After close to two years of delay, the Israeli government is pushing ahead with plans to extend the Cross-Israel Highway, Israel’s first toll road. The extension is part of a $4-billion, five-year plan to invest in the country’s highways.

Israel’s Transport Ministry signed a build-operate-transfer agreement with an Israeli-led consortium, which also includes Cana-dian Highways International Corp., to build an 18-kilometer northern segment. The ministry is also planning a 34-km southern extension.

“Without completion of the northern and southern segments, the project will not serve its original purpose of linking the periphery with the center of the country,” says Transport Minister Meir Sheetrit. Plans call for completion of the new segments by mid-2008 at a cost of $350 million. This represents about half of the highway’s planned 300-km route. When complete, it will run from Be’er Sheva in the south to Rosh Pina and Nahariya in the north.

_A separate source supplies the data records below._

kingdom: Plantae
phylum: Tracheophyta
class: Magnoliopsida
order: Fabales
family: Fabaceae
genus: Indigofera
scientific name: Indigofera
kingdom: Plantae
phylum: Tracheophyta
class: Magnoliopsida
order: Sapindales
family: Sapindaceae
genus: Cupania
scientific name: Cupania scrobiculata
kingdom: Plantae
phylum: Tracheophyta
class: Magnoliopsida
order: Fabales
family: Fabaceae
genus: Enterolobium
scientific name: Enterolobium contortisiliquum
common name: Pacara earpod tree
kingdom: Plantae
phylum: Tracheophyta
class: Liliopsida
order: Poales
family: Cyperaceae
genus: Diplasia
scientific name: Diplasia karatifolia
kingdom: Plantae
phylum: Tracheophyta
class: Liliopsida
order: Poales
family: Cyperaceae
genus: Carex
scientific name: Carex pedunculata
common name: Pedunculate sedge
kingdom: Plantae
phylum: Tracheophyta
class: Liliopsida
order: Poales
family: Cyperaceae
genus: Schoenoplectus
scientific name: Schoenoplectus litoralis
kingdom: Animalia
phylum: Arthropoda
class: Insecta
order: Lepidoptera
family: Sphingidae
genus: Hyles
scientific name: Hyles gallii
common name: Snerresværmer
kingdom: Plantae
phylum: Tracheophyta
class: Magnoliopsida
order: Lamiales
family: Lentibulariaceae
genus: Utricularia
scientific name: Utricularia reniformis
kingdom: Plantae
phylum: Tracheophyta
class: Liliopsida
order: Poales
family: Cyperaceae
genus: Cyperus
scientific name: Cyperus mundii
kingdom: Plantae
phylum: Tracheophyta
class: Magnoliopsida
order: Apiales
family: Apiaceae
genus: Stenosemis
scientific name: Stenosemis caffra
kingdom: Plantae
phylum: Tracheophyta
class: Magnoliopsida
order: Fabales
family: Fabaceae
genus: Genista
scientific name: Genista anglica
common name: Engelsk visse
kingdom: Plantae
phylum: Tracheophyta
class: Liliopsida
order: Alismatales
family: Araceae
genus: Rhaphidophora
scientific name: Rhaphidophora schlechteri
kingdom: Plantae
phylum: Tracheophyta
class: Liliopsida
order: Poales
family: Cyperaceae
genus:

Other projects include two major east-west highways in the center of Israel. Five consortiums are currently bidding for a 20-km, $400-million highway to link Israel’s Mediterranean coast road with the Cross-Israel and serve the northern Tel Aviv region. A similar planned project in scale will link the new city of Modi’in and the Ayalon Freeway south of Tel Aviv.

In Haifa, the Carmel Tunnel project, which has been delayed for nearly a decade, is moving ahead. Developers signed a financing deal to cover most of the cost of the $300-million project, which involves two 5-km-long mountain tunnels that will allow traffic to bypass the city center below. Bids for tunneling work will be issued in coming weeks. Completion of the project is scheduled for 2010.